According to the Ukrainian ombudsman Dmytro Lubinets, Russia currently detains more than 20,000 Ukrainian civilians, including those imprisoned on the Crimean Peninsula, in the self-proclaimed republics of Donetsk and Lugansk, and in the Russian occupation areas of Kherson and Zaporizia regions.
Some are accused of espionage or terrorism under Russian law, explains lawyer Emil Kurbedinov, a well-known advocate for members of Crimea’s Tatar minority. Many civilians, however, are held without justification.
Civilians as prisoners of war
The Ukrainian authorities consider the detention of civilians in Russian-occupied territories to be war crimes. In April, a report by the NGO Human Rights Watch highlighted that, according to the Geneva Convention for the Protection of Civilians in Time of War, “the detention or application of forced residence to protect persons should only be ordered where the security of power in whose hands these people are in is absolutely necessary”.
In addition, prisoners must be guaranteed access to lawyers and their family members, as well as the right to challenge their detention. According to Karina Djatschuk, from the organization Imprisoned Civilians, none of this is guaranteed to Ukrainian prisoners.
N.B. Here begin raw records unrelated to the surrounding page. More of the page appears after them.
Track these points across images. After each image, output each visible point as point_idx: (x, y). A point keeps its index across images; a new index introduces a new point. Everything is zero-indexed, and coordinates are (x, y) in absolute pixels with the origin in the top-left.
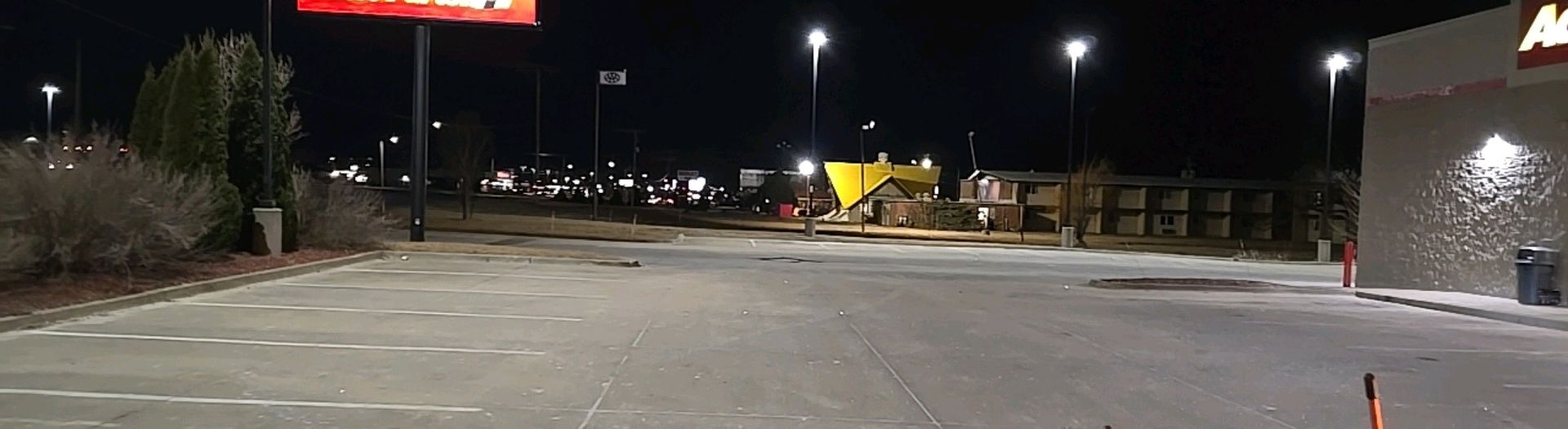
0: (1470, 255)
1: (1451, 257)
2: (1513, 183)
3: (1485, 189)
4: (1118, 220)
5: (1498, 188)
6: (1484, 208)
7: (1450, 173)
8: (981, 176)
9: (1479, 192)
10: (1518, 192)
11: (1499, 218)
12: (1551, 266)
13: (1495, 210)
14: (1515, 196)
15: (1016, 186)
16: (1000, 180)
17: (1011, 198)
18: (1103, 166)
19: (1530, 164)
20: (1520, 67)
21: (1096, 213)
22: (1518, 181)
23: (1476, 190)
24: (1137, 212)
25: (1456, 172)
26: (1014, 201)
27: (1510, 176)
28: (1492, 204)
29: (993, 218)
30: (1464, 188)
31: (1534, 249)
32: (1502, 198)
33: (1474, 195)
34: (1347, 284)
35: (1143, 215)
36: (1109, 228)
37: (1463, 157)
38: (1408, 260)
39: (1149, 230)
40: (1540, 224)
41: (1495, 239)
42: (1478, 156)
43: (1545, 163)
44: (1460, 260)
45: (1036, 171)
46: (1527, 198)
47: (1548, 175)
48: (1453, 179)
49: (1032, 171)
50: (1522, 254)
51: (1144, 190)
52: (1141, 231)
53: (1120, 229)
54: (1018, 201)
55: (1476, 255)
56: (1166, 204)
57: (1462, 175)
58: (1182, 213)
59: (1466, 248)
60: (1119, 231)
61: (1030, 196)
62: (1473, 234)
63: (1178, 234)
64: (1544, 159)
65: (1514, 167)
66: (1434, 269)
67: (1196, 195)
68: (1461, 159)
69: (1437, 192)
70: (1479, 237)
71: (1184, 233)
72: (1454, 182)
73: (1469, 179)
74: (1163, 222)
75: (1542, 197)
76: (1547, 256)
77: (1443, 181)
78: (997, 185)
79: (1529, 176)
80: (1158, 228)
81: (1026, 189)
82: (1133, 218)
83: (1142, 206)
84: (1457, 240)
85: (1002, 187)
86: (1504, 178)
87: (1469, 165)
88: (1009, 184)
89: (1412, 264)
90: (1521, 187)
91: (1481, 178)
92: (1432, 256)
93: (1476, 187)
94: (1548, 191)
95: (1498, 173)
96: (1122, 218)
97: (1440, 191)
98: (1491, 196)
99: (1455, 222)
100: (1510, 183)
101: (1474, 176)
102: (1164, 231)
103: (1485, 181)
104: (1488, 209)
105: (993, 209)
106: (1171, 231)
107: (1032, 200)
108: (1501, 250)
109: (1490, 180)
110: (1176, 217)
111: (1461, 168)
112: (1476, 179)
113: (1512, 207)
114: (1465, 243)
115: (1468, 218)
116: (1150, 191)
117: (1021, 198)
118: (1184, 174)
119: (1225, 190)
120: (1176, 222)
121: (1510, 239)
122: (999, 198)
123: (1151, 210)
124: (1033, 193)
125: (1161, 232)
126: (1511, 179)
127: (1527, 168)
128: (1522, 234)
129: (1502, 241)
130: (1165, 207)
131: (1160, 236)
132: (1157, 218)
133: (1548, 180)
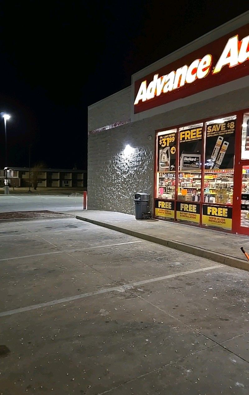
0: (121, 196)
1: (115, 197)
2: (134, 165)
3: (125, 168)
4: (52, 183)
5: (129, 167)
6: (124, 176)
7: (114, 161)
8: (8, 169)
9: (123, 169)
10: (136, 169)
11: (130, 180)
12: (147, 201)
13: (128, 177)
14: (134, 170)
15: (18, 172)
16: (13, 170)
17: (17, 176)
18: (41, 166)
19: (139, 156)
20: (134, 114)
21: (45, 181)
22: (136, 164)
23: (122, 168)
24: (57, 180)
25: (116, 161)
26: (17, 177)
27: (133, 162)
28: (127, 174)
29: (10, 183)
30: (118, 167)
31: (141, 194)
32: (131, 172)
33: (121, 171)
34: (85, 208)
35: (59, 181)
36: (49, 185)
37: (118, 154)
38: (102, 198)
39: (61, 186)
40: (143, 182)
41: (128, 189)
42: (122, 153)
43: (144, 156)
44: (118, 198)
45: (26, 167)
46: (139, 171)
47: (145, 160)
48: (115, 164)
49: (25, 167)
50: (137, 196)
51: (59, 173)
52: (59, 186)
53: (53, 185)
54: (19, 177)
55: (123, 197)
56: (66, 178)
57: (118, 162)
58: (70, 180)
59: (120, 193)
60: (52, 186)
61: (23, 175)
62: (121, 187)
63: (70, 186)
64: (144, 154)
65: (134, 158)
66: (110, 202)
67: (74, 175)
68: (117, 155)
69: (110, 169)
70: (123, 188)
71: (71, 186)
72: (115, 165)
73: (119, 164)
74: (65, 183)
75: (144, 170)
76: (146, 197)
77: (112, 165)
78: (12, 172)
79: (139, 161)
80: (64, 185)
81: (21, 174)
82: (56, 182)
83: (59, 178)
84: (117, 190)
85: (14, 172)
86: (131, 163)
87: (119, 158)
88: (16, 171)
89: (103, 200)
90: (136, 166)
91: (123, 163)
92: (109, 197)
93: (122, 167)
94: (146, 168)
95: (129, 160)
96: (53, 182)
97: (111, 169)
98: (127, 171)
99: (116, 182)
100: (132, 165)
101: (121, 163)
102: (66, 185)
103: (125, 164)
104: (126, 176)
105: (10, 180)
106: (68, 186)
107: (24, 177)
108: (131, 194)
109: (126, 164)
110: (68, 181)
111: (117, 159)
112: (122, 163)
113: (134, 175)
114: (119, 191)
115: (120, 180)
116: (61, 173)
117: (20, 176)
118: (74, 169)
119: (82, 173)
120: (69, 183)
121: (134, 189)
122: (14, 176)
123: (61, 179)
124: (24, 174)
125: (64, 186)
126: (133, 163)
127: (138, 158)
128: (137, 187)
129: (130, 190)
130: (65, 178)
131: (64, 187)
132: (63, 182)
133: (145, 163)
The representative of the Red Cross in Ukraine, Oleksandr Vlasenko, underlines that the detention of civilians and prisoners of war is regulated by different Geneva Conventions and therefore different norms of international law apply to it.
Even so, in the middle of last year Russia began to register civilians and soldiers equally as prisoners of war.
According to Tatyana Bohayevska, information about her son Dmytro first appeared in January on the Russian internet portal Nemesida, where data on Ukrainian military and security forces is published. The DW report was also able to find data about Oleksandr Chirkov on the same website.
The Ukrainian staff dealing with POW exchanges does not agree with this practice as far as civilians are concerned. For them, Russia should unconditionally release them without any exchange. “If we start exchanging civilians for soldiers, that will make everyone in the occupied territories become hostages”, assesses Karina Dyachuk.
Towards a deal?
Since February last year, 140 Ukrainian civilians have been released in exchanges, including Dyachuk’s father. The Ukrainian coordination team does not provide details about this. “Our civilians are being held hostage in the Russian Federation in order to force Ukraine to enter into political negotiations,” says team member Oleksandr Kononenko. He explains that ongoing talks are aimed at making progress on the release of civilians.
The office of the Ukrainian ombudsman Dmytro Lubinets is also looking for ways to free Ukrainian civilians detained in Russia. At the beginning of the year, during a meeting with the Russian ombudsman Tatyana Moskalkova in Ankara, Turkey, he proposed the repatriation of women, the elderly, injured and seriously ill people, but there was no reaction from the Russian side.
The two sides at least managed to agree on visits to captured civilians. Lubinets hopes that “the practice we have started can lead to a process for the release of civilian and convicted hostages”.